Colombo não é culpado por
todas as doenças dos índios

 
Fundação Bienal de São Paulo
Dança tapuia: os brasileiros eram mais saudáveis

Os europeus conquistaram a América graças a seus canhões e a seus micróbios. Epidemias de varíola, sarampo e gripe dizimaram os povos indígenas, cujo sistema imunológico não estava preparado para tais doenças. A conquista espanhola foi facilitada pela varíola, que matou imperadores nos dois principais impérios, o asteca e o inca. Essa parte da história é bem documentada. A novidade é a conclusão de um estudo sobre a saúde no continente nos últimos 7.000 anos: a América pré-colombiana estava longe de ser saudável. As condições físicas dos americanos tinham se deteriorado drasticamente nos dez séculos anteriores à chegada de Colombo, em 1492. Pesquisadores ligados a universidades americanas examinaram 12.500 esqueletos e múmias de 65 sítios arqueológicos na América do Norte e na do Sul. Encontraram em toda parte evidências de infecções, desnutrição crônica, anemia e outros problemas de saúde. É possível que tal situação tenha agravado as epidemias de doenças européias.

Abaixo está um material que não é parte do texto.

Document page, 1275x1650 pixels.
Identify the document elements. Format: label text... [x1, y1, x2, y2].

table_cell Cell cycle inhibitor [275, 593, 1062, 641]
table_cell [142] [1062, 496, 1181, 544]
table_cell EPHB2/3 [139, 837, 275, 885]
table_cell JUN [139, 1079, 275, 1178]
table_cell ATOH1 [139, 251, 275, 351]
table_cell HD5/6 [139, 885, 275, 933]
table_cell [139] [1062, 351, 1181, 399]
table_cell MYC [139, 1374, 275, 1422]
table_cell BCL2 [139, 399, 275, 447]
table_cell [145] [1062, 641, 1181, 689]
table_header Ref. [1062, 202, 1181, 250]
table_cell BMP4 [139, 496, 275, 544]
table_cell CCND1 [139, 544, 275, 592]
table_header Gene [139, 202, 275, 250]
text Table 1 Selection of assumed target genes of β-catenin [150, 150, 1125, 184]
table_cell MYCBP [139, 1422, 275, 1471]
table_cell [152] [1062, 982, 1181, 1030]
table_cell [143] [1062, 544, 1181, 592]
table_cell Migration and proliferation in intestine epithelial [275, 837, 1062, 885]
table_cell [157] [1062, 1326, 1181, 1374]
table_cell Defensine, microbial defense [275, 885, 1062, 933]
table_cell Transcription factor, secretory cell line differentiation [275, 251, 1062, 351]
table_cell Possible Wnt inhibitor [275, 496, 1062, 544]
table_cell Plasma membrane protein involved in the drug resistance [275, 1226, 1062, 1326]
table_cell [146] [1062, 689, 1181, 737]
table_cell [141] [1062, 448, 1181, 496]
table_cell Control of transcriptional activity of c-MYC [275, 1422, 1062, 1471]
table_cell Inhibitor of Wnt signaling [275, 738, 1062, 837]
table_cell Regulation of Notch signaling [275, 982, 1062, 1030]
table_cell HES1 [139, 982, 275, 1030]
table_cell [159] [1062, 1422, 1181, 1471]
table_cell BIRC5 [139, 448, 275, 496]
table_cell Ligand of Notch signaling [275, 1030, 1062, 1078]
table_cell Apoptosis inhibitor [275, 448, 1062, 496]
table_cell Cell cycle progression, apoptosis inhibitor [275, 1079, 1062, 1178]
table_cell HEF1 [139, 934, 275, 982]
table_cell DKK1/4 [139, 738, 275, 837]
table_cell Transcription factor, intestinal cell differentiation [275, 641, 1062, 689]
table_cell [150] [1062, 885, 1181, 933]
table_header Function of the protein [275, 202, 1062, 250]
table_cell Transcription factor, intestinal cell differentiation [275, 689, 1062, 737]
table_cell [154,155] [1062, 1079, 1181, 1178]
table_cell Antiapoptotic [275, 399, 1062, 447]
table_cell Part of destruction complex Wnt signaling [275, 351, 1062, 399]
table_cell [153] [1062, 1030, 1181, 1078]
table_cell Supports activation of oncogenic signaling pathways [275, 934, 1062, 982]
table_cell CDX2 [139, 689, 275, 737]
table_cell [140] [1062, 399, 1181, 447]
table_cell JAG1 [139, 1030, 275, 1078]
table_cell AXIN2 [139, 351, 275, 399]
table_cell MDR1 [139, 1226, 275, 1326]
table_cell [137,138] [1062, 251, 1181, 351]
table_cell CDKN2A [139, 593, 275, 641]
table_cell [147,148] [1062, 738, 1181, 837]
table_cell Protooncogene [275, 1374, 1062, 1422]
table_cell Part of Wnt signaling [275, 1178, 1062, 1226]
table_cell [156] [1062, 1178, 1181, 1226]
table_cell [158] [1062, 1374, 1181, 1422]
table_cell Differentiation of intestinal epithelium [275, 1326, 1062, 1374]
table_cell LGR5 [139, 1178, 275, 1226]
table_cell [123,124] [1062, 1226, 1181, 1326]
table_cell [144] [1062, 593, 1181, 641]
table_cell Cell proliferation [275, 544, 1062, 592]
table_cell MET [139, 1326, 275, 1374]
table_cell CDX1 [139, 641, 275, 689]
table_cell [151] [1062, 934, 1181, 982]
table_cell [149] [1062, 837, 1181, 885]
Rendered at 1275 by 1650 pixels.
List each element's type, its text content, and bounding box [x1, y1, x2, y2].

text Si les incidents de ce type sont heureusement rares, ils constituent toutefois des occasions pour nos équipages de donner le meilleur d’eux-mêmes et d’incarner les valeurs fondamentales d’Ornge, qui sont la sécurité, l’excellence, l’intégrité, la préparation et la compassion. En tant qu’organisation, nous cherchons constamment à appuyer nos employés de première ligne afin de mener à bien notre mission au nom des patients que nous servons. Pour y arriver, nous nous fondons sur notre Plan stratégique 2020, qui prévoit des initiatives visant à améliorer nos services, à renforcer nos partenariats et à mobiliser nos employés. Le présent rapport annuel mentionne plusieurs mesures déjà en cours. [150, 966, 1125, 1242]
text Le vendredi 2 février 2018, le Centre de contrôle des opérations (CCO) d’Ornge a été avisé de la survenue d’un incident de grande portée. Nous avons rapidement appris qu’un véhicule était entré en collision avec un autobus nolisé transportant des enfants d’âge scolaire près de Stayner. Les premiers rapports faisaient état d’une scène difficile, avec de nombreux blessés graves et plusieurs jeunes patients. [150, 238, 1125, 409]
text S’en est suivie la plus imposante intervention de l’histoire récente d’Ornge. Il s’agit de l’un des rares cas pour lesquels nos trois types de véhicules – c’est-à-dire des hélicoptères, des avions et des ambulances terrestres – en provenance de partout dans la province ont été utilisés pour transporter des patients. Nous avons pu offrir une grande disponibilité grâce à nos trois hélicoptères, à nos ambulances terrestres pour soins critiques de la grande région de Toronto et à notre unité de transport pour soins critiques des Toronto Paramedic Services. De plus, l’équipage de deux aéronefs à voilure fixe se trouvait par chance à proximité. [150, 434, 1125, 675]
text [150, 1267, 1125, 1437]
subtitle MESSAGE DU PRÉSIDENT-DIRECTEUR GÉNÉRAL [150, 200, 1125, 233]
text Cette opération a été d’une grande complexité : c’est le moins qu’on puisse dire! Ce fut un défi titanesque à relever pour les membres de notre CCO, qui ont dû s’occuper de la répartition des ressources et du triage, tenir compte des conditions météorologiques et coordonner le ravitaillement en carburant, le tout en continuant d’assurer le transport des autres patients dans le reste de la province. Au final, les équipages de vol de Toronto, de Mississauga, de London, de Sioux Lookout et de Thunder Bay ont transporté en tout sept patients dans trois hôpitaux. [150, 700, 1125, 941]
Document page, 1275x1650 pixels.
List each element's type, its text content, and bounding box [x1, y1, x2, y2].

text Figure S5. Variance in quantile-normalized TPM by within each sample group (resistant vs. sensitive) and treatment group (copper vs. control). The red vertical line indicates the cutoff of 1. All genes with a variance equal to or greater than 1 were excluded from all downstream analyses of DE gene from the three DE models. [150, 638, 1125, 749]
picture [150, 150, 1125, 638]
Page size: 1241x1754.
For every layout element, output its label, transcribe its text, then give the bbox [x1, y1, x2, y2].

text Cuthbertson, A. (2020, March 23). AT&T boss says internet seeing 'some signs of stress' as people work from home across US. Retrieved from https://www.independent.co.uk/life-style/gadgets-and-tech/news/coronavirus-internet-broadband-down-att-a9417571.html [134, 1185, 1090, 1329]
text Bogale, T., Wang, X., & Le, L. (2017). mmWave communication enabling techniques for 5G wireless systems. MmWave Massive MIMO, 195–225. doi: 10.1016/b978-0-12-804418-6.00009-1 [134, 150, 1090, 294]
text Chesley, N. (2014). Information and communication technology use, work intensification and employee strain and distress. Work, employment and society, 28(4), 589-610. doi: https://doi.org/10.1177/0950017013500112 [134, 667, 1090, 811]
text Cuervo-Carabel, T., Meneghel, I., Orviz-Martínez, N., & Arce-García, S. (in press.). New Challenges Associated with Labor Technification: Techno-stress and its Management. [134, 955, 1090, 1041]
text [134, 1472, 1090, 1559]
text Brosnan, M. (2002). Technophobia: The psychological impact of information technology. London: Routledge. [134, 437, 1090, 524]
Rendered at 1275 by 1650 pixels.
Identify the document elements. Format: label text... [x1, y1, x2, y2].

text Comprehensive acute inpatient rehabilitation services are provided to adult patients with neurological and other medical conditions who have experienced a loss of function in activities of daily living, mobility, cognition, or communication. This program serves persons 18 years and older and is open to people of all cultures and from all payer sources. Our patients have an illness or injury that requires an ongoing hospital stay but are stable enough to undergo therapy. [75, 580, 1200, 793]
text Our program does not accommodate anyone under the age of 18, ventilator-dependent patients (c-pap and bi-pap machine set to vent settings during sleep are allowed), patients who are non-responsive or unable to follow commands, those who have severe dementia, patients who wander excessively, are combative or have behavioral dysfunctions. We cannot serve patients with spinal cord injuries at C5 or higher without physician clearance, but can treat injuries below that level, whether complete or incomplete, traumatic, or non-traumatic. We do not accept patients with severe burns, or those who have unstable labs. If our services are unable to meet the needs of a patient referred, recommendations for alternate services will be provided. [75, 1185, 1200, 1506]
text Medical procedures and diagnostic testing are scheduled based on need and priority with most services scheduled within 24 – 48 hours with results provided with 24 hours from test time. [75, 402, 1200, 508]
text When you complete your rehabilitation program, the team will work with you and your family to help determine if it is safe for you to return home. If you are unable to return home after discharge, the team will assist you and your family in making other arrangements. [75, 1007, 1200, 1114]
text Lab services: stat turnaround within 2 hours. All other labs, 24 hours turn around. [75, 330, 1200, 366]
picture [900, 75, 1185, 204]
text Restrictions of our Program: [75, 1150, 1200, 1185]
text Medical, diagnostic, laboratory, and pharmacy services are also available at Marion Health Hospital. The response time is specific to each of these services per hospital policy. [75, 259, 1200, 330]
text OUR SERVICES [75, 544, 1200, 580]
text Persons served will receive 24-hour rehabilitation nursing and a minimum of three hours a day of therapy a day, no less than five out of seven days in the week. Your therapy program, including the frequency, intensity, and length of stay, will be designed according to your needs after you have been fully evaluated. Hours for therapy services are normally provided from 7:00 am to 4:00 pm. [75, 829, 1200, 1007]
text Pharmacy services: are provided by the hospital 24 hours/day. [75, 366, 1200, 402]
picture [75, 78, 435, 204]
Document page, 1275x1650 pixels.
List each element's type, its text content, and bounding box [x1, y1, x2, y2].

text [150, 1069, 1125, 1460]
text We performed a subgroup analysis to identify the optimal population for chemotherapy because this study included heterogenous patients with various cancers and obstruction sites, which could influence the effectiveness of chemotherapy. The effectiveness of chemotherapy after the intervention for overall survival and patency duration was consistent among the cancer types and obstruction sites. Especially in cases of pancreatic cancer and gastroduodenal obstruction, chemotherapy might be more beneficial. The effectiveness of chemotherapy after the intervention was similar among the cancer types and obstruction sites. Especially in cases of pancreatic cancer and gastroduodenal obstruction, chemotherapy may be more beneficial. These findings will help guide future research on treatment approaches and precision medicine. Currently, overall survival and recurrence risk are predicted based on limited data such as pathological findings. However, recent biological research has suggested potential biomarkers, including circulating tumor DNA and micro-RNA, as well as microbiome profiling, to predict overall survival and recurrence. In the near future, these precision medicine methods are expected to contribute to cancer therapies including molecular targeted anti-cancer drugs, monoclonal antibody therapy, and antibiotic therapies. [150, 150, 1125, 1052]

Os pesquisadores atribuem a deterioração da saúde à agricultura e à vida urbana. A primeira, por ter limitado a dieta das populações. A segunda, por causar problemas sanitários e facilitar o contágio. Curiosamente, os índios mais saudáveis eram os do litoral brasileiro. Dispunham de fartura de peixes, e o isolamento os mantinha a salvo de epidemias. Outra novidade diz respeito à tuberculose, que se pensava ser de origem européia. Viu-se que a doença era comum entre os incas bem antes da conquista espanhola.